Microscopic explanation of gas behavior
It is reasonable to assume that if the distances between the gas particles are relatively large, then there are no force interactions between them, with the exception of random elastic collisions. Since they are elastic, the kinetic energy of the entire system is conserved.
According to the laws of classical mechanics, between collisions, gas particles move uniformly and rectilinearly, while the free motion time is much longer than the collision periods.
The basic postulates of the MKT make it possible to establish the basic equation for ideal gases in molecular-kinetic theory, the predictions of which are in good agreement with experimental observations.
Statistics and MKT
The macroscopic parameters that are observed experimentally, for example, pressure and temperature, are averaged values ββfor all gas molecules, therefore, to describe them, it is necessary to use statistical analysis.
The observed pressure is the result of impacts of millions and billions on the walls of a vessel of gas molecules. In this case, the resulting force is directed perpendicular to the wall, since all other forces in other directions cancel each other out.
Temperature is a measure of the kinetic average energy of gas particles. Note that the average particle velocity in a gas is higher than that in a liquid.
Statistical representations of MKT allow us to calculate the number of particles making up a gas under given conditions, that is, under known conditions: pressure, temperature, and volume.
The equation of state for an ideal gas
If we apply the MKT postulates for an ideal gas, we can obtain the following expression: PV = nRT, where V, P, T, n, R are the volume, pressure, gas temperature, amount of substance, and the gas constant is universal, respectively. This expression is called the basic equation for ideal gases in molecular-kinetic theory. The amount of substance n is expressed in special units - mol. One mole is such a parameter that contains 6.023 * 10 23 particles, this value is the Avogadro number, which is named after the famous Italian scientist. The universal gas constant is equal to the product of the Boltzmann constant and the Avogadro number, that is, R = 6.023 * 10 23 * 1.38 * 10 -23 = 8.31 J / (mol * K).

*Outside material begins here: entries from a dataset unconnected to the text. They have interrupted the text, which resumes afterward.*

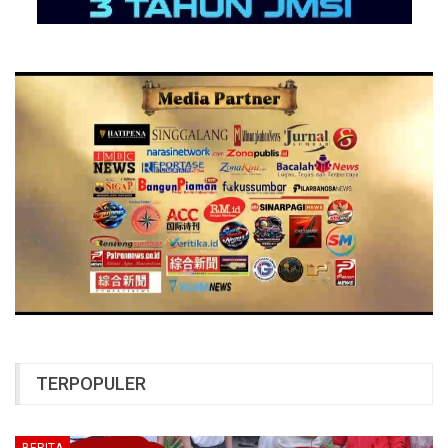
TERPOPULER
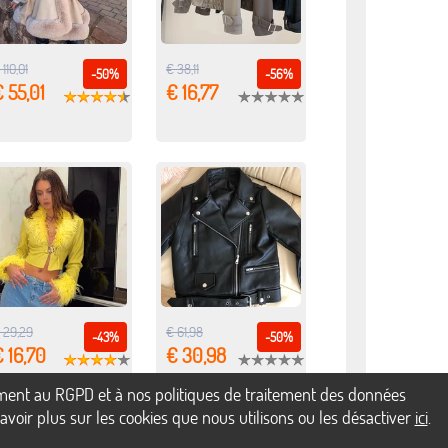
 110,01
€ 38,11
-50%
-56%
 55,01
€ 16,77
 29,29
€ 61,98
-43%
-50%
 16,70
€ 30,98
mément au RGPD et à nos politiques de traitement des données
voir plus sur les cookies que nous utilisons ou les désactiver
ici
.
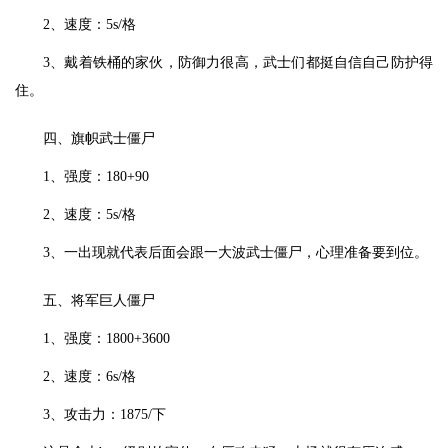
2、速度：5s/格
3、戴着铁桶的家伙，防御力很高，武士们都挺自信自己防护得
住。
四、旗帜武士僵尸
1、强度：180+90
2、速度：5s/格
3、一出现就代表后面会跟一大波武士僵尸，心理准备要到位。
五、将军巨人僵尸
1、强度：1800+3600
2、速度：6s/格
3、攻击力：1875/下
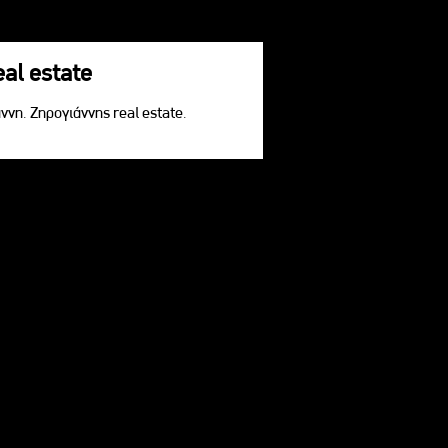
eal estate
ννη. Ζηρογιάννης real estate.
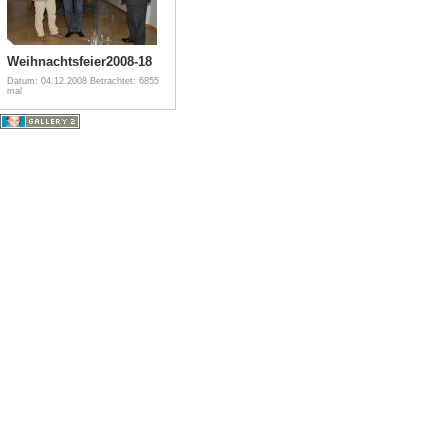
Weihnachtsfeier2008-18
Datum: 04.12.2008
Betrachtet: 6855
mal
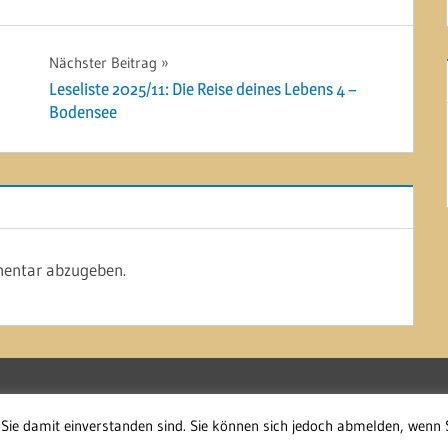
Nächster Beitrag
Leseliste 2025/11: Die Reise deines Lebens 4 –
Bodensee
entar abzugeben.
Sie damit einverstanden sind. Sie können sich jedoch abmelden, wenn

Ideal gas volume and pressure
The equation, the main one in MKT (molecular kinetic theory), says that the product of pressure by volume is a constant if the amount of substance and the temperature of the gas do not change. From here we get a special case of the basic equation of state - the Boyle-Mariotte law: P 1 V 1 = P 2 V 2 , that is, for any isothermal process of an ideal gas, the pressure of the occupied volume is inversely proportional.
Gay Lussac Laws and Gas Temperature
The basic equation of MKT also allows us to establish the relationship between temperature and volume during the isobaric process, that is, which occurs with constant pressure. In this case, the expression V 1 / T 1 = V 2 / T 2 is obtained. This expression is called the first Gay-Lussac law.
Now, if we assume that the volume remains constant for an ideal gas, from the main MKT equation we get P 1 / T 1 = P 2 / T 2 , such a process is called isochoric, and the expression is called the second Gay-Lussac law.
In both Gay-Lussac laws, the absolute temperature of the gas is in direct proportion to volume or pressure.
Real gases
The basic MKT equation of an ideal gas in physics gives good results for all real gases under normal conditions, that is, at temperatures close to room temperature and at pressures close to atmospheric. At higher values ββof these thermodynamic quantities, the behavior of gases begins to differ from ideal, since weak van der Waals interactions between gas molecules appear.
For the case of real gases, the interactions of molecules in which cannot be neglected, the equation of state was generalized. It has the form: (P + an 2 / V 2 ) (V-nb) = nRT, where a and b are the van der Waals constants for a particular gas.